- What the task requires
Output the records exactly, and drop each picture.

# # # # # # #

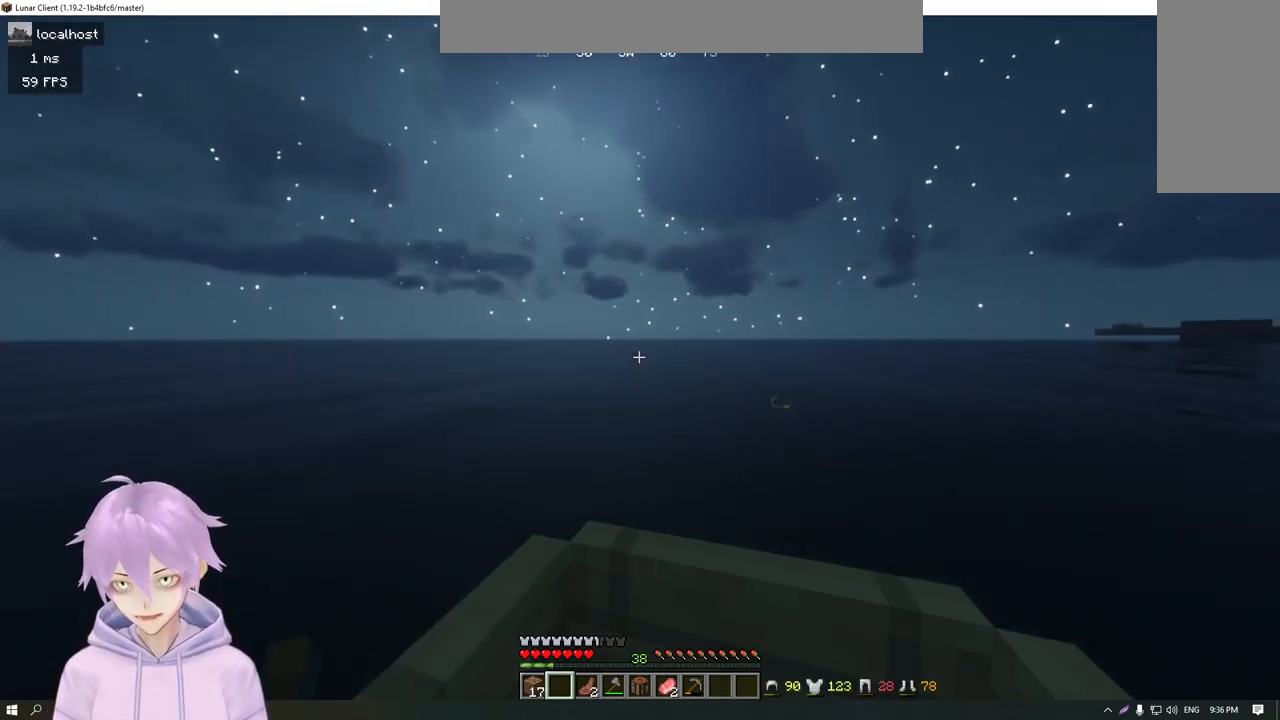
{"keys": ["w"], "mouse": [], "events": []}
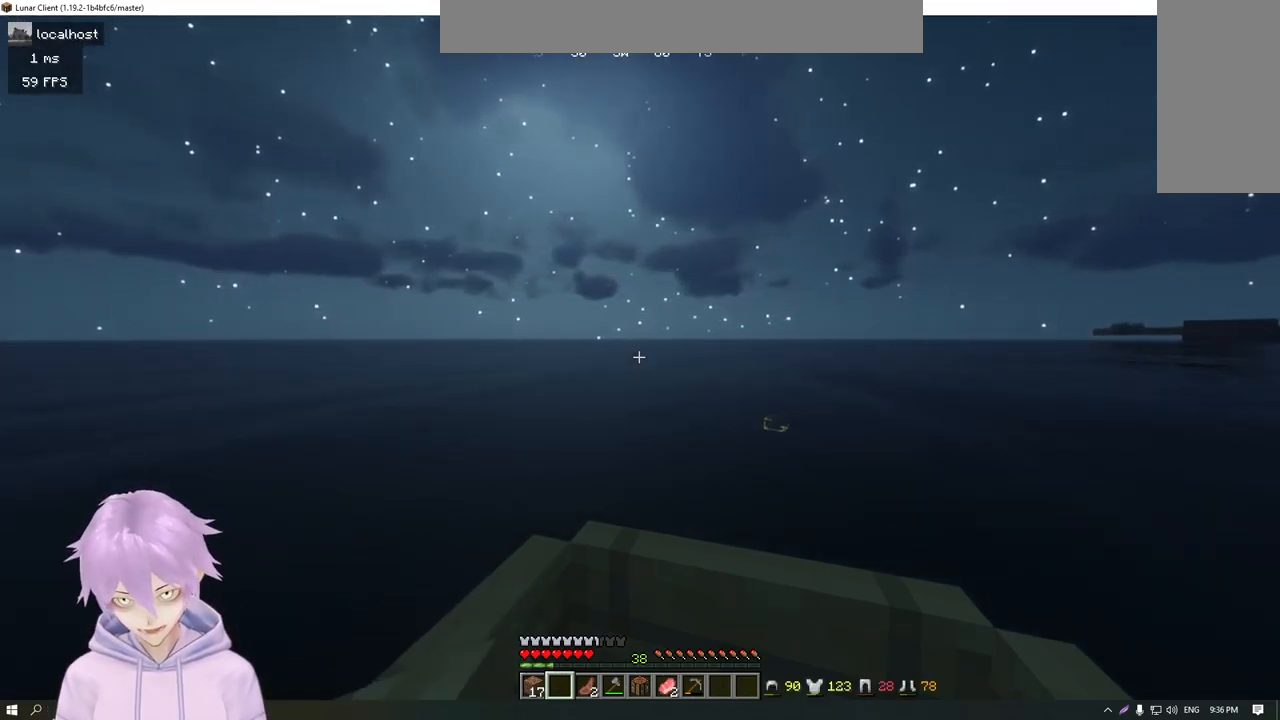
{"keys": ["w"], "mouse": [], "events": []}
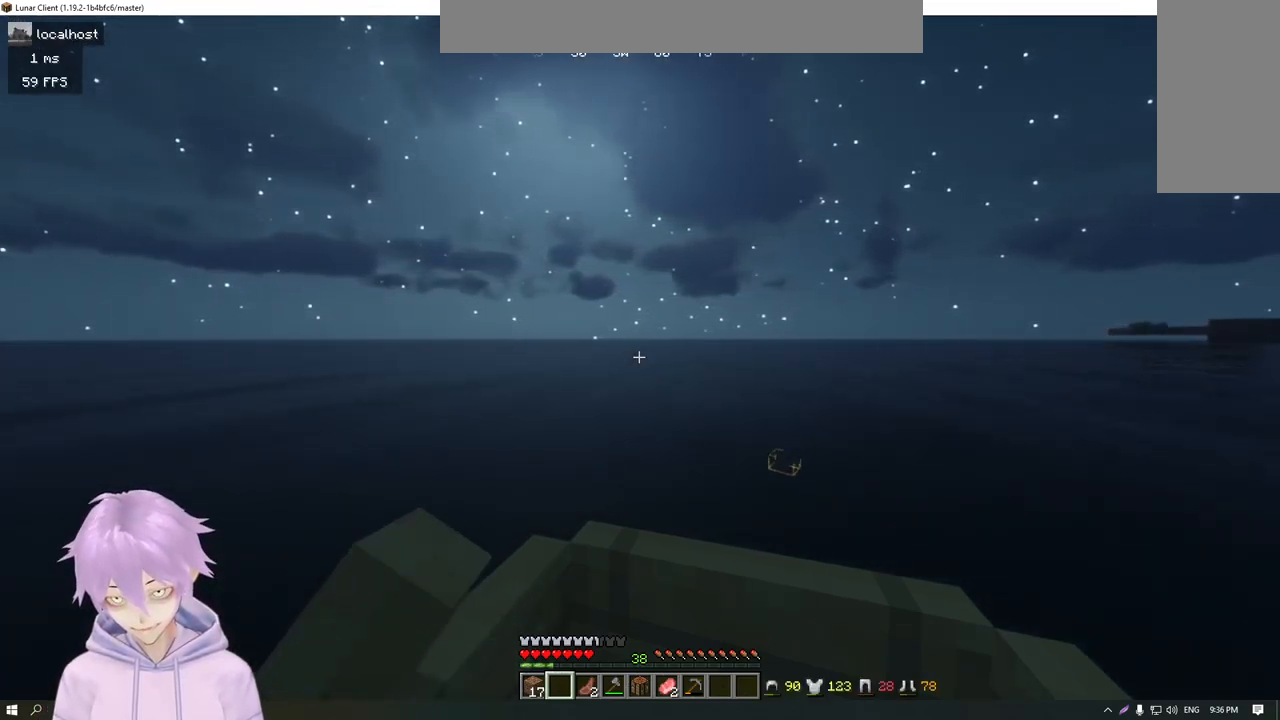
{"keys": ["w"], "mouse": [], "events": []}
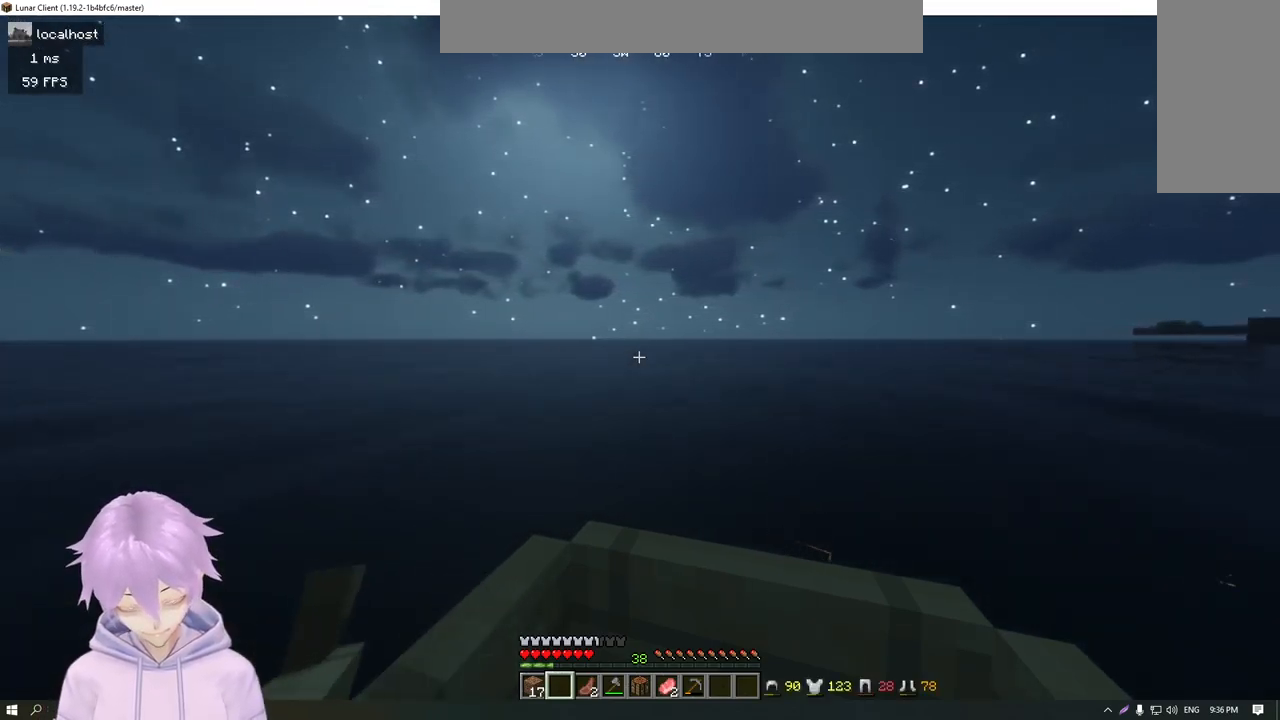
{"keys": ["w"], "mouse": [], "events": []}
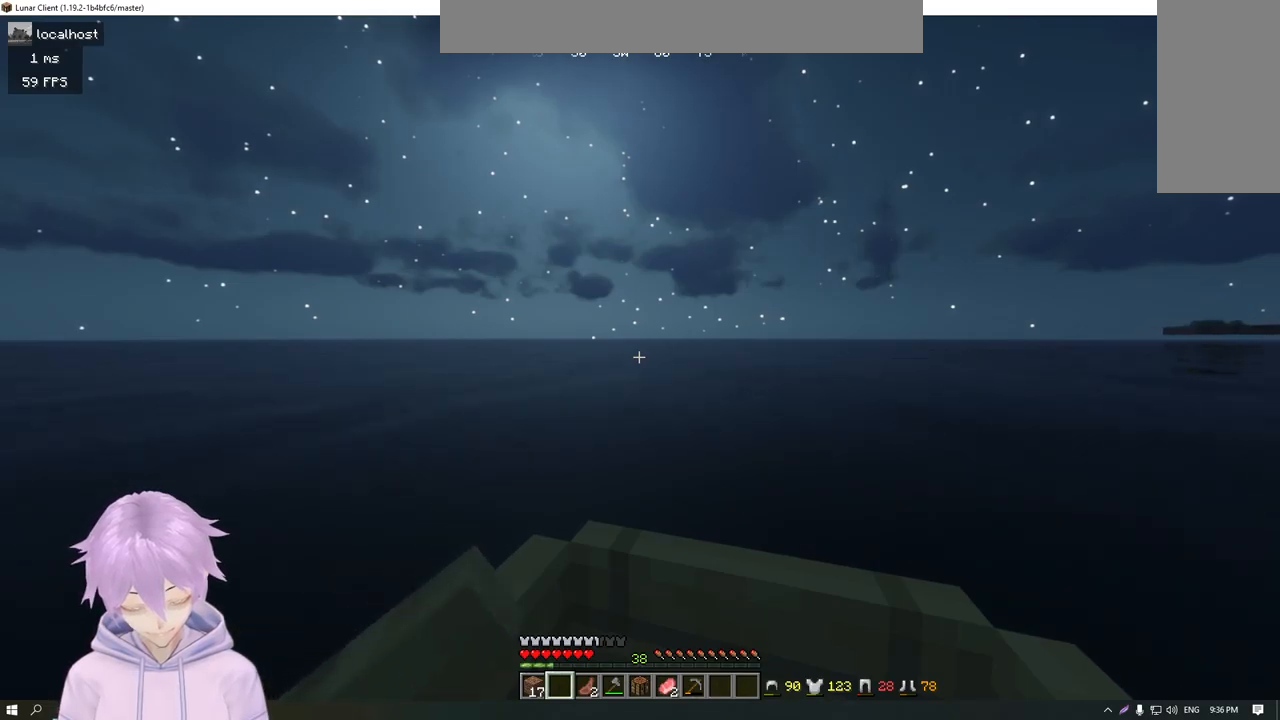
{"keys": ["w"], "mouse": [], "events": []}
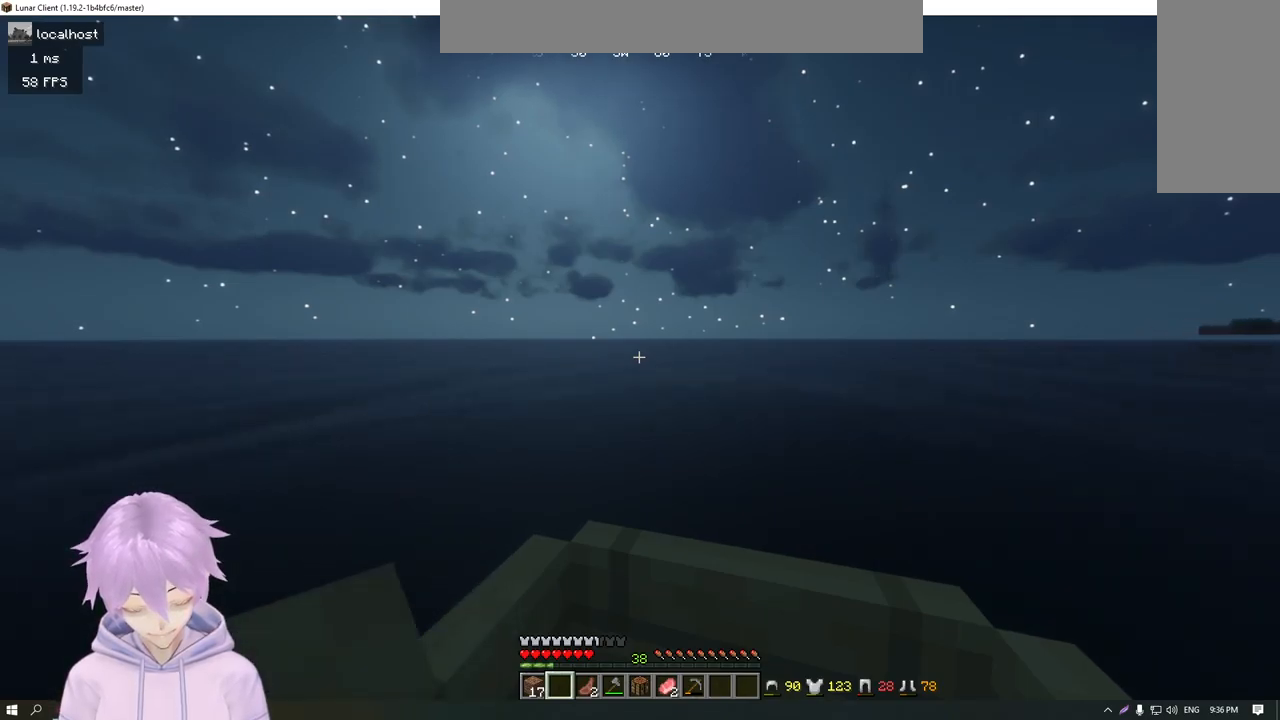
{"keys": ["w"], "mouse": [], "events": []}
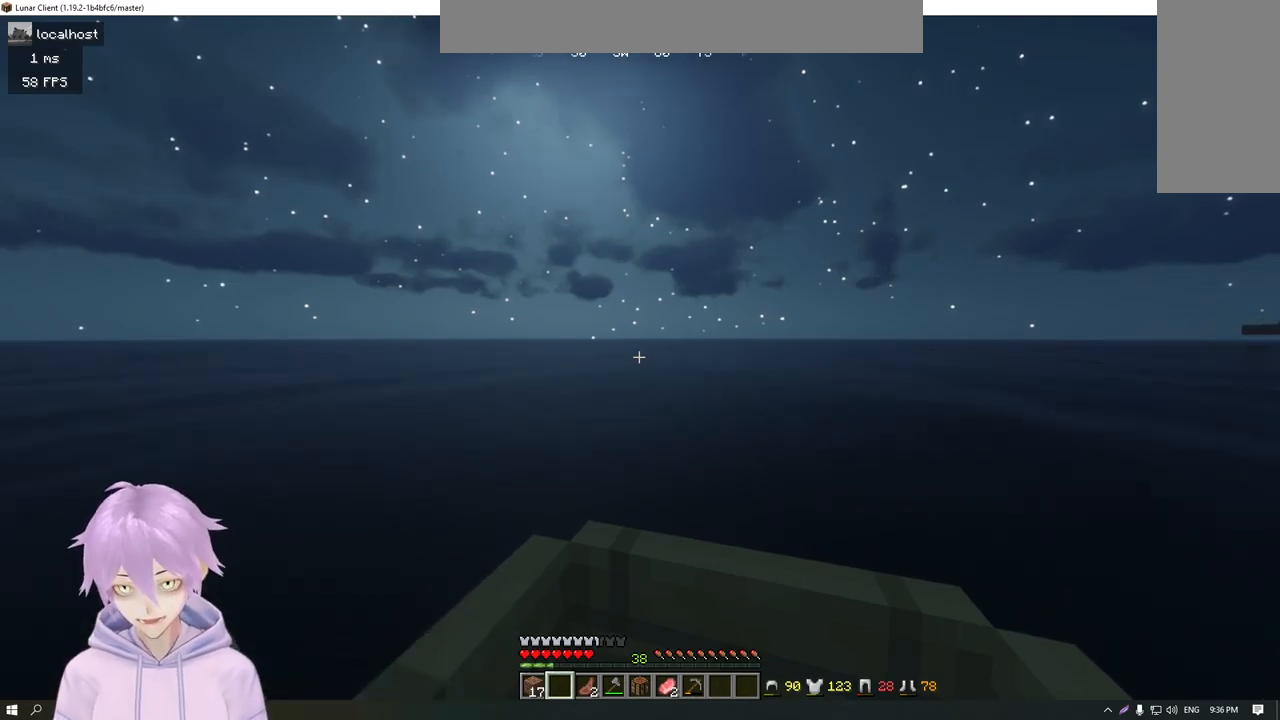
{"keys": ["w"], "mouse": [], "events": []}
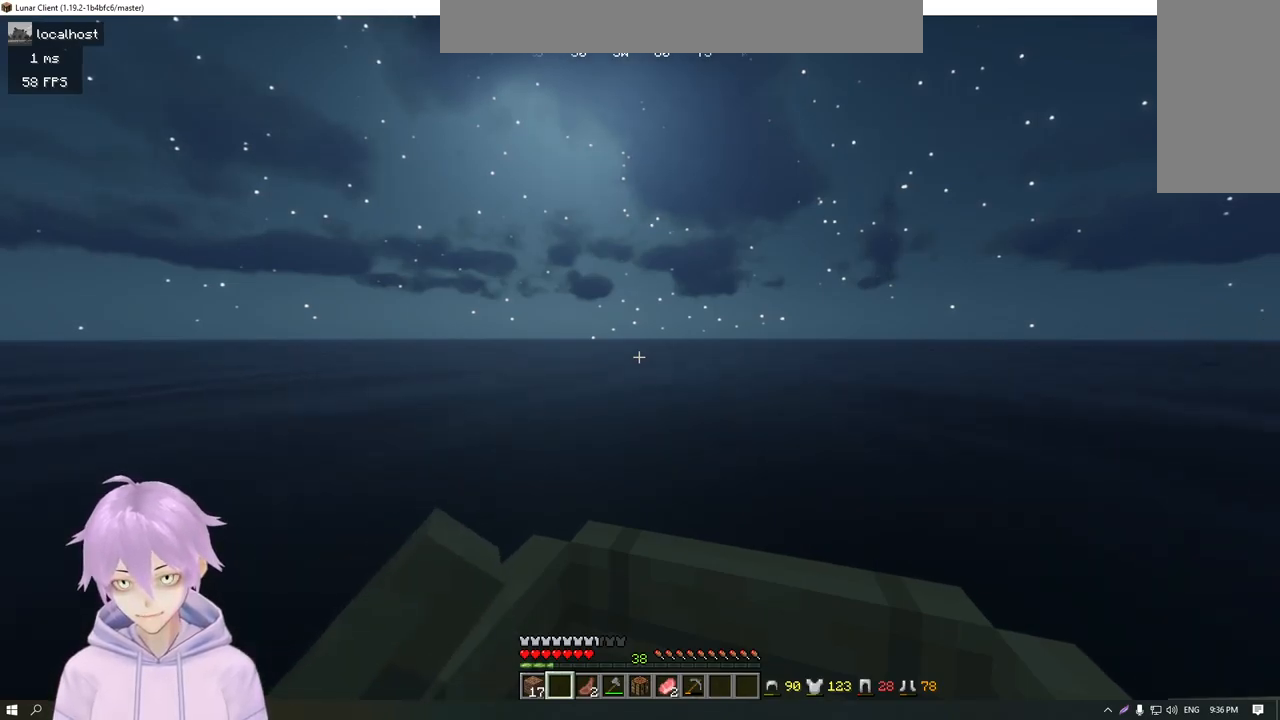
{"keys": ["w"], "mouse": [], "events": []}
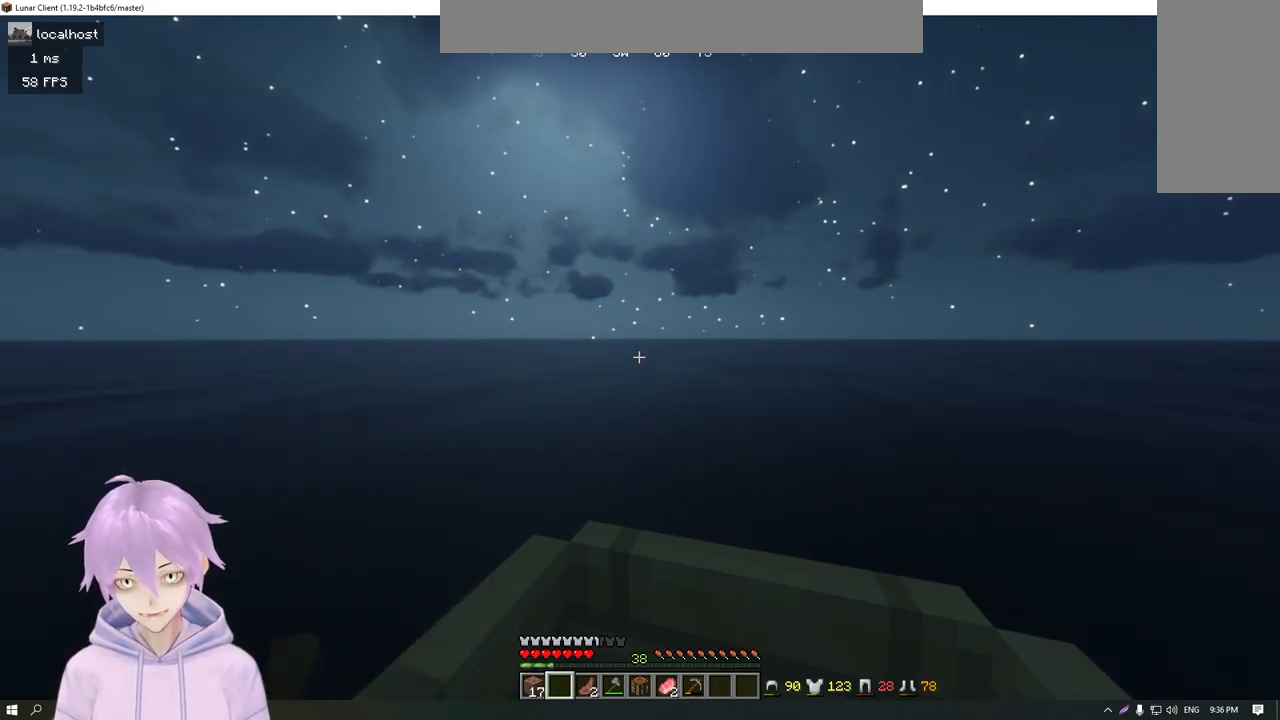
{"keys": ["w"], "mouse": [], "events": []}
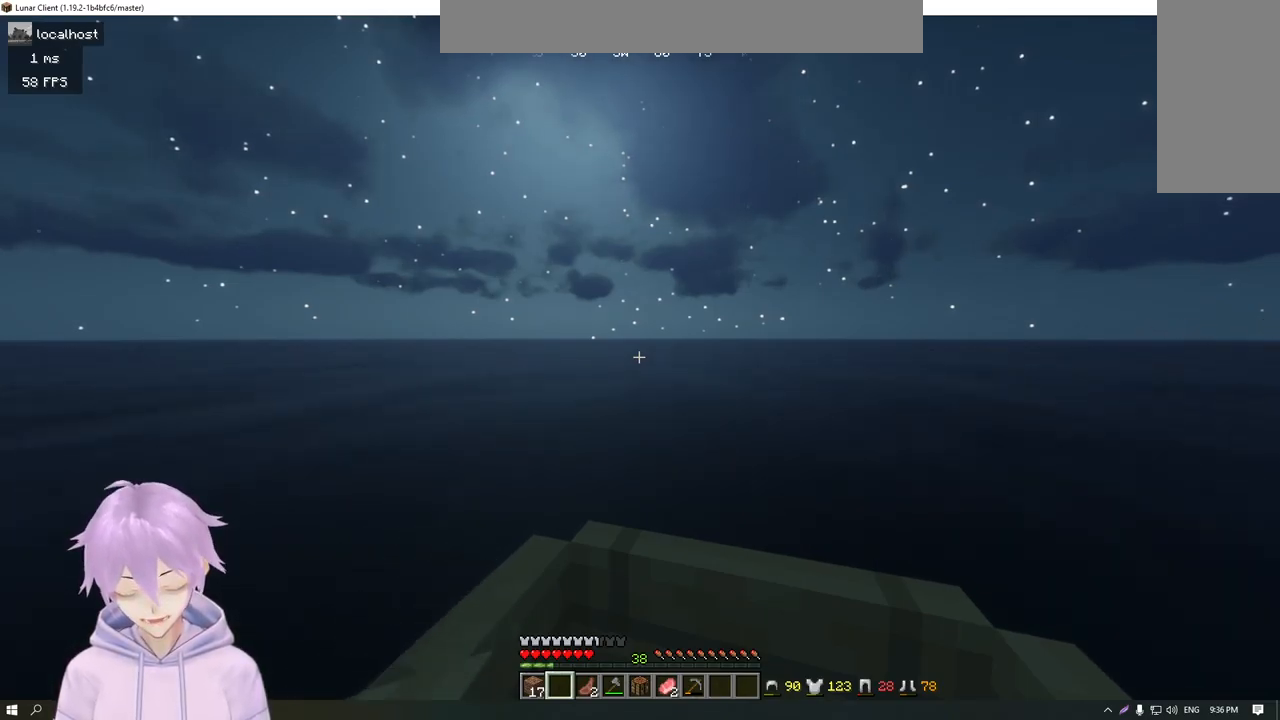
{"keys": ["w"], "mouse": [], "events": []}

# # # # # # #

- Response to this exercise
{"keys": ["w"], "mouse": [], "events": []}
{"keys": ["w"], "mouse": [], "events": []}
{"keys": ["w"], "mouse": [], "events": []}
{"keys": ["w"], "mouse": [], "events": []}
{"keys": ["w"], "mouse": [], "events": []}
{"keys": ["w"], "mouse": [], "events": []}
{"keys": ["w"], "mouse": [], "events": []}
{"keys": ["w"], "mouse": [], "events": []}
{"keys": ["w"], "mouse": [], "events": []}
{"keys": ["w"], "mouse": [], "events": []}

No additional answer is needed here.